Work instructions »
Extract every line in the rows below that contains the string "sekä", matching case exactly.

Given records »
BEGIN

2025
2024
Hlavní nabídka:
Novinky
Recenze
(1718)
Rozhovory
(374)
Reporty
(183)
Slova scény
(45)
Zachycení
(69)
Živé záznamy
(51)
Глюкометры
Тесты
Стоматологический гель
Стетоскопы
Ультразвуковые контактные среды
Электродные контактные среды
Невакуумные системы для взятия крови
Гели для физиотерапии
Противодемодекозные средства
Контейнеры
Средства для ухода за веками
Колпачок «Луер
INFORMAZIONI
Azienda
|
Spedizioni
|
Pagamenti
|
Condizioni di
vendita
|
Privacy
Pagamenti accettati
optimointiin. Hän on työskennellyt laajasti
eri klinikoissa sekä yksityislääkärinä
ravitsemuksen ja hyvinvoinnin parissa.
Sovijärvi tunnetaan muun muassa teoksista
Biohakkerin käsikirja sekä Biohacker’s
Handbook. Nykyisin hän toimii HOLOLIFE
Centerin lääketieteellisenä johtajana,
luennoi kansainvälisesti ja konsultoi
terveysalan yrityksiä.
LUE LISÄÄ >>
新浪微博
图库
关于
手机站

END

Worked solution »
eri klinikoissa sekä yksityislääkärinä
Biohakkerin käsikirja sekä Biohacker’s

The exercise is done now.